### WORK REQUIRED
Pictures should be excluded; otherwise, copy every entry exactly.

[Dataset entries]
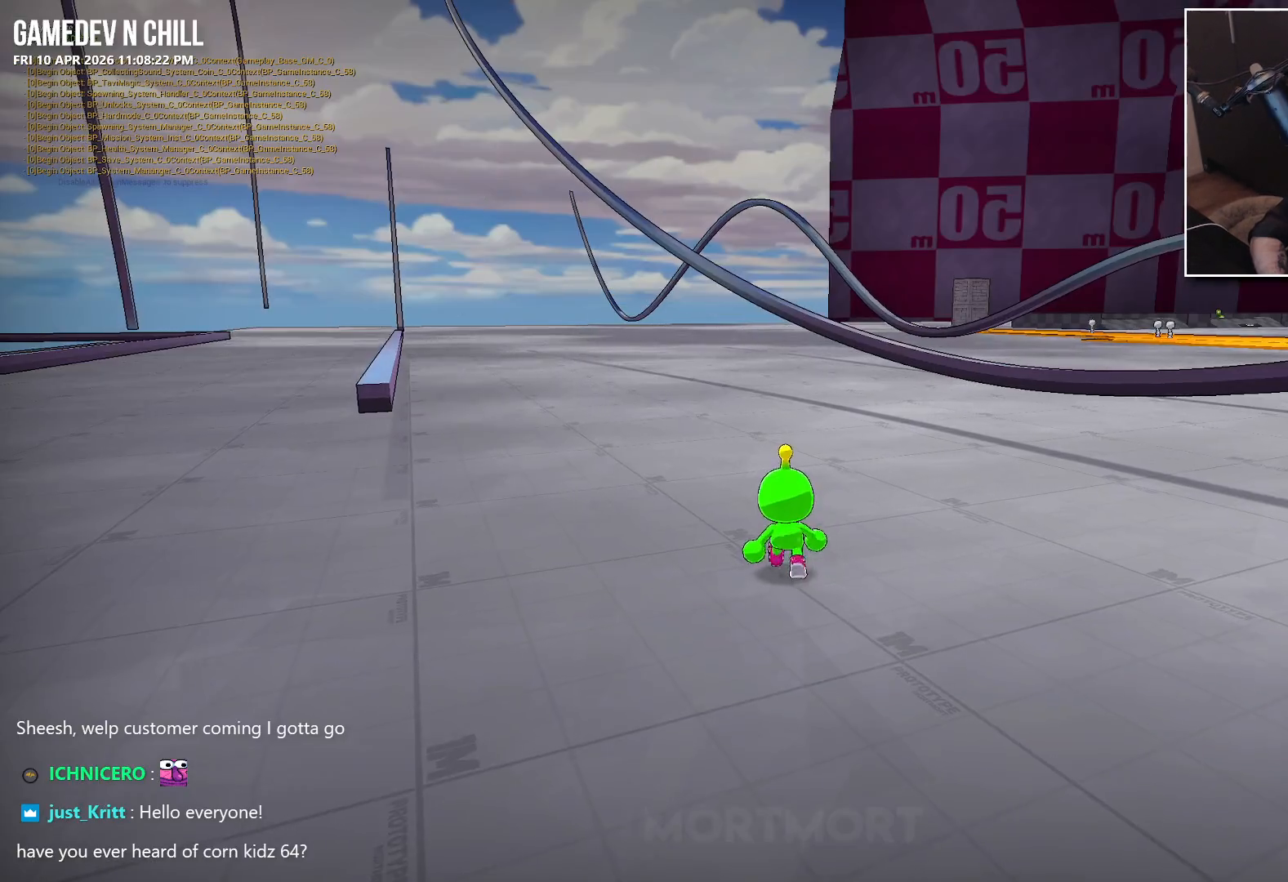
{"buttons": ["A"], "left_stick": "up-left", "right_stick": "center", "events": [[234, "left_stick", "up-left"], [250, "right_stick", "down-left"], [317, "right_stick", "center"], [384, "A", "down"]]}
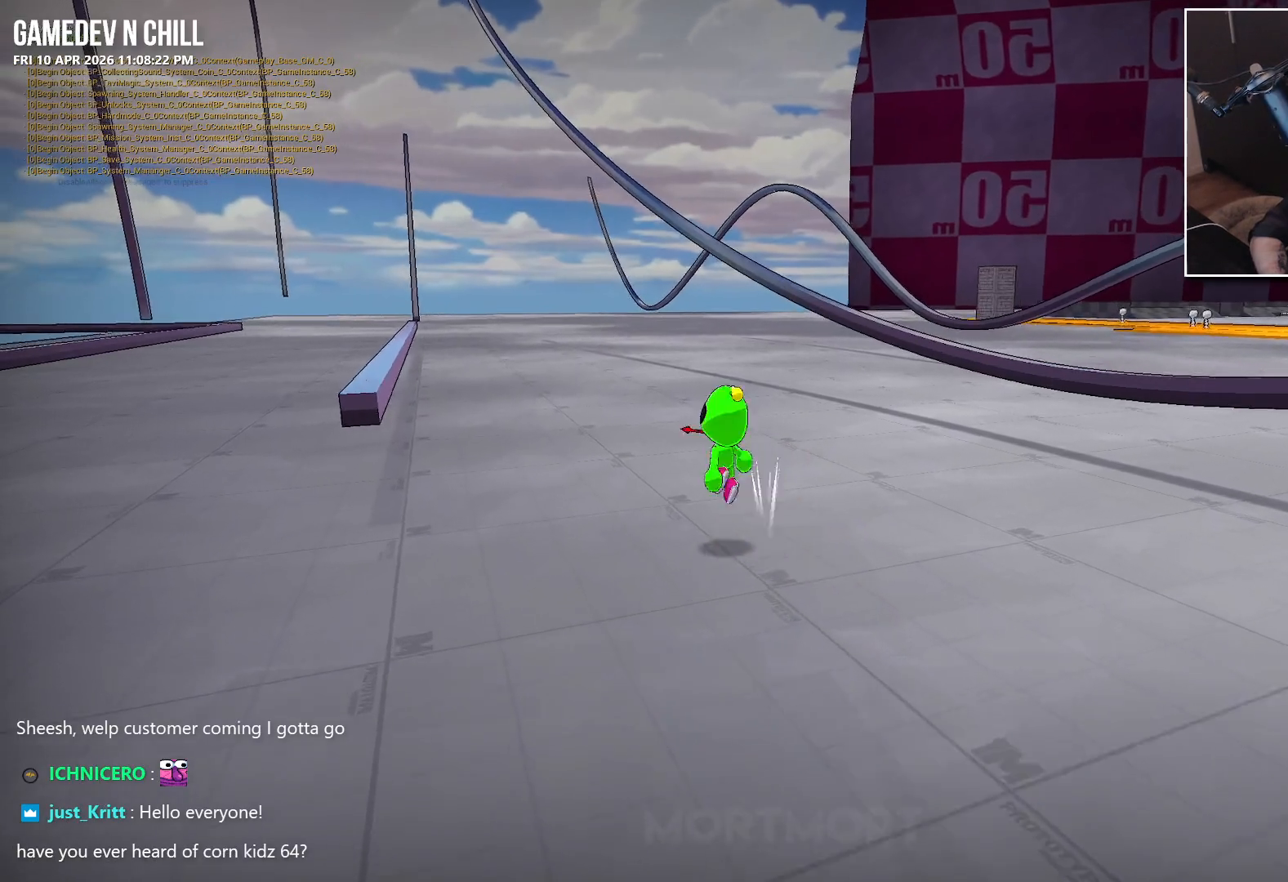
{"buttons": [], "left_stick": "left", "right_stick": "center", "events": [[17, "A", "up"], [67, "L2", "down"], [184, "L2", "up"], [200, "right_stick", "left"], [350, "right_stick", "up-left"], [467, "left_stick", "left"], [484, "right_stick", "center"]]}
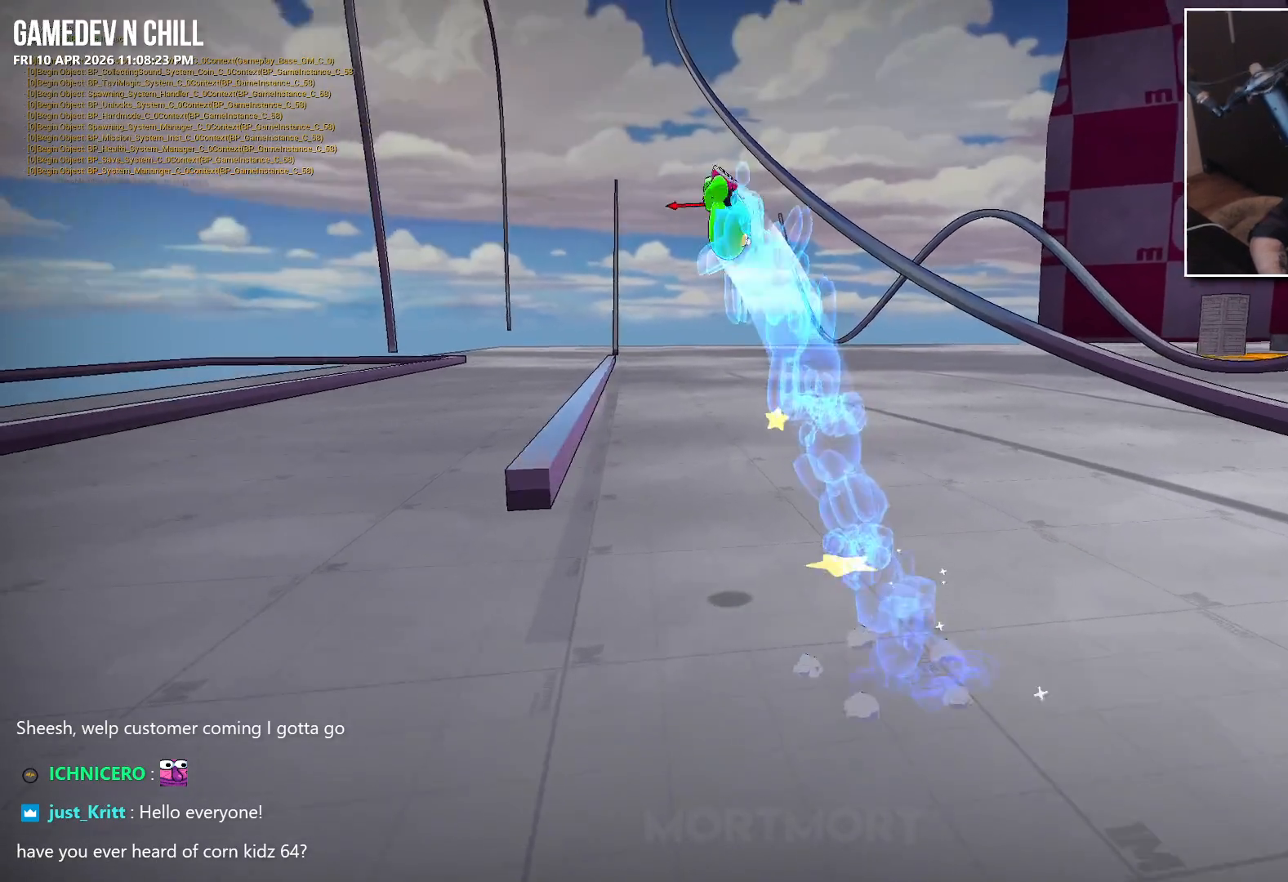
{"buttons": [], "left_stick": "up-left", "right_stick": "center", "events": [[200, "left_stick", "up-left"], [300, "L2", "down"], [417, "L2", "up"]]}
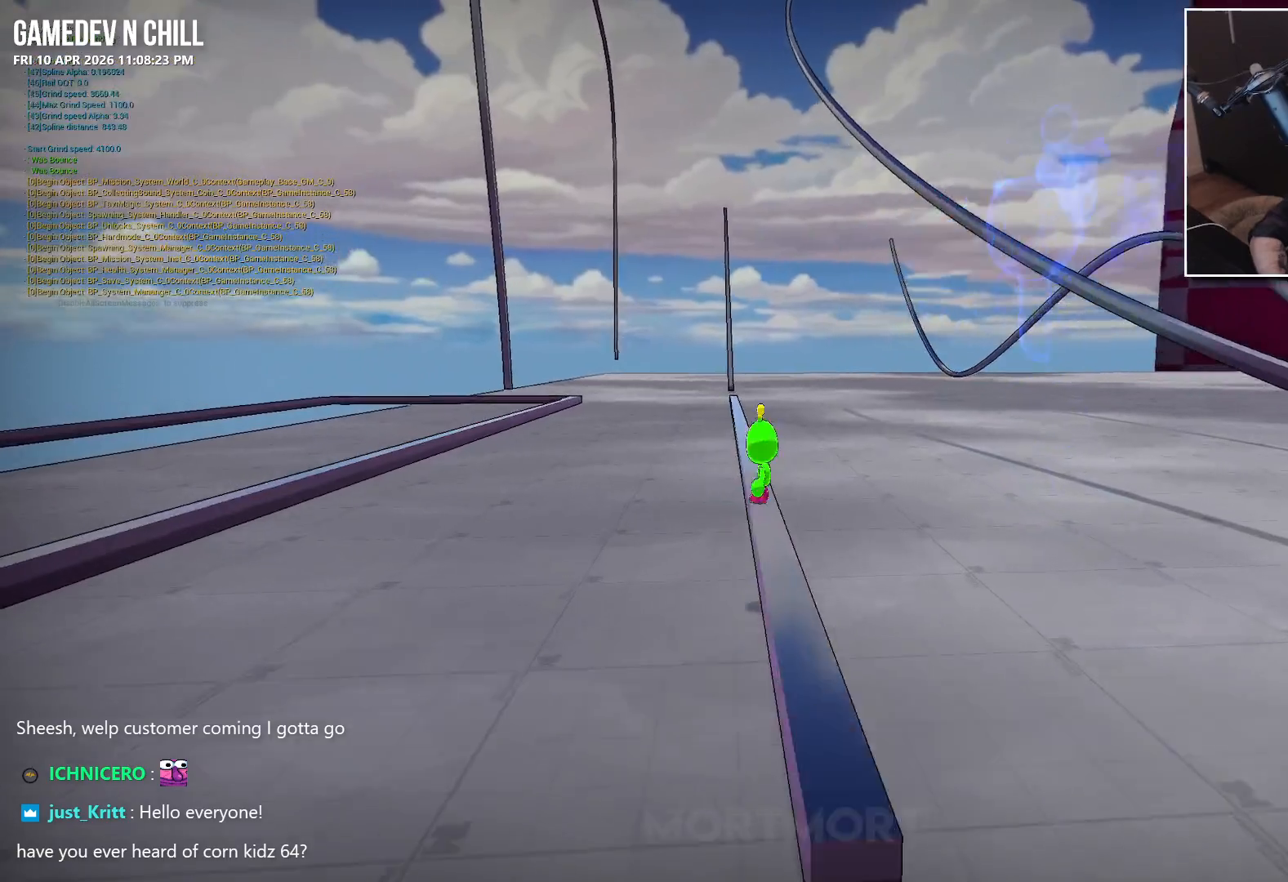
{"buttons": [], "left_stick": "center", "right_stick": "center", "events": [[50, "left_stick", "center"]]}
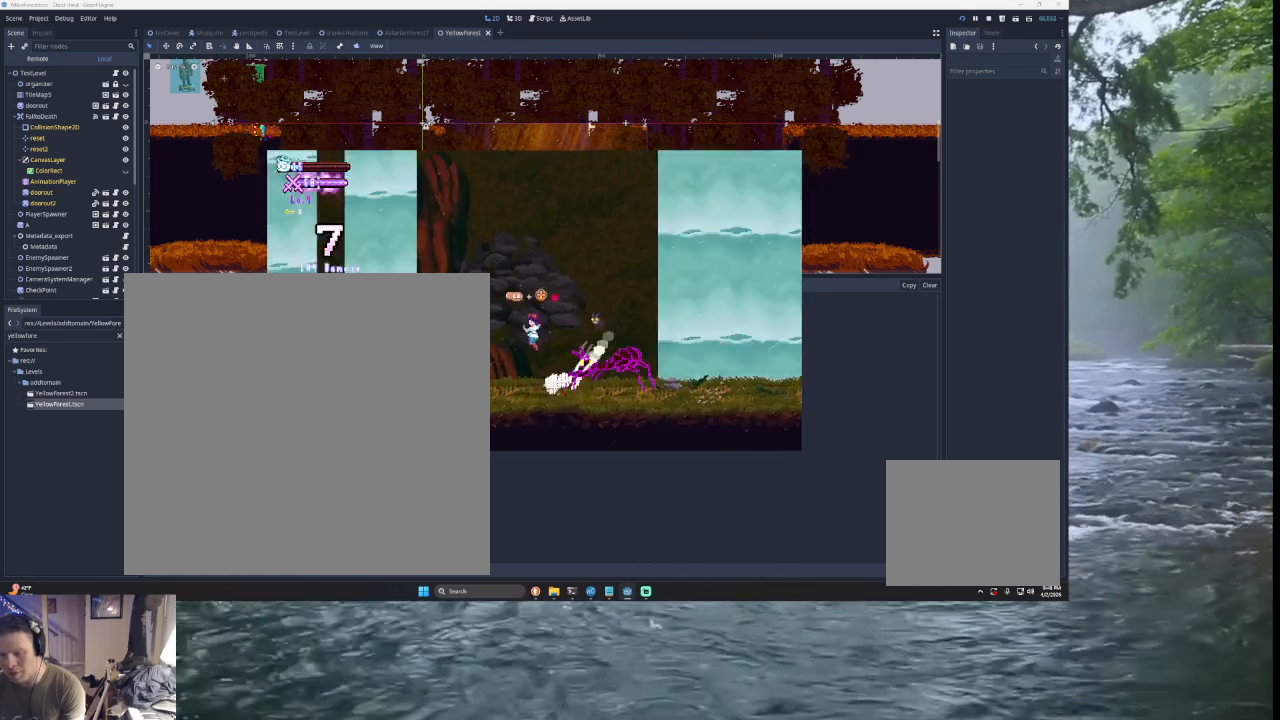
Gameplay with a controller (PlayStation layout); each line is a JSON object with the inputs held at the frame after it. "events" lists button and stick changes between this image and that frame as [ms after this image, input, new state], when the widget could be followed in between. Not read: L2.
{"buttons": ["TRIANGLE"], "left_stick": "left", "right_stick": "left", "events": [[67, "TRIANGLE", "up"], [67, "left_stick", "center"], [133, "left_stick", "right"], [167, "SQUARE", "down"], [300, "left_stick", "down-left"], [333, "SQUARE", "up"], [400, "left_stick", "left"], [467, "TRIANGLE", "down"]]}
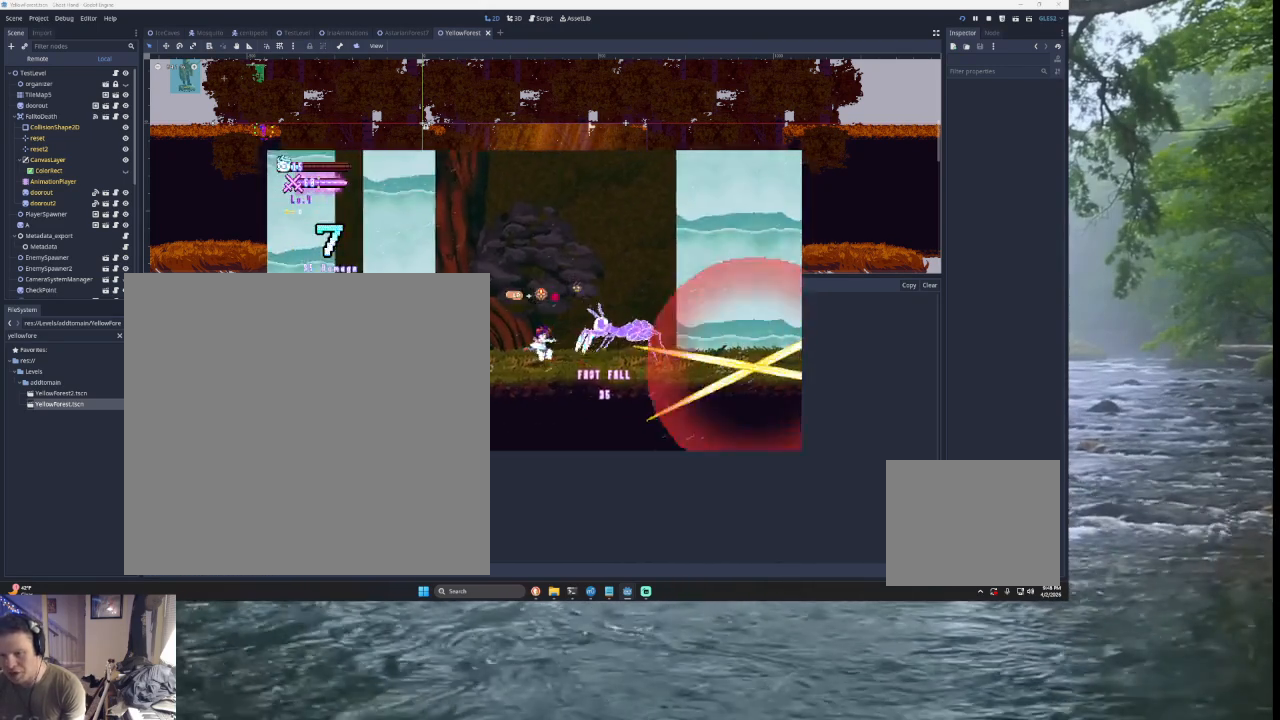
{"buttons": [], "left_stick": "left", "right_stick": "left", "events": [[33, "left_stick", "center"], [133, "TRIANGLE", "up"], [133, "left_stick", "right"], [233, "SQUARE", "down"], [300, "left_stick", "down-left"], [367, "left_stick", "left"], [400, "SQUARE", "up"]]}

### TASK SOLUTION
{"buttons": ["A"], "left_stick": "up-left", "right_stick": "center", "events": [[234, "left_stick", "up-left"], [250, "right_stick", "down-left"], [317, "right_stick", "center"], [384, "A", "down"]]}
{"buttons": [], "left_stick": "left", "right_stick": "center", "events": [[17, "A", "up"], [67, "L2", "down"], [184, "L2", "up"], [200, "right_stick", "left"], [350, "right_stick", "up-left"], [467, "left_stick", "left"], [484, "right_stick", "center"]]}
{"buttons": [], "left_stick": "up-left", "right_stick": "center", "events": [[200, "left_stick", "up-left"], [300, "L2", "down"], [417, "L2", "up"]]}
{"buttons": [], "left_stick": "center", "right_stick": "center", "events": [[50, "left_stick", "center"]]}
Gameplay with a controller (PlayStation layout); each line is a JSON object with the inputs held at the frame after it. "events" lists button and stick changes between this image and that frame as [ms after this image, input, new state], when the widget could be followed in between. Not read: L2.
{"buttons": ["TRIANGLE"], "left_stick": "left", "right_stick": "left", "events": [[67, "TRIANGLE", "up"], [67, "left_stick", "center"], [133, "left_stick", "right"], [167, "SQUARE", "down"], [300, "left_stick", "down-left"], [333, "SQUARE", "up"], [400, "left_stick", "left"], [467, "TRIANGLE", "down"]]}
{"buttons": [], "left_stick": "left", "right_stick": "left", "events": [[33, "left_stick", "center"], [133, "TRIANGLE", "up"], [133, "left_stick", "right"], [233, "SQUARE", "down"], [300, "left_stick", "down-left"], [367, "left_stick", "left"], [400, "SQUARE", "up"]]}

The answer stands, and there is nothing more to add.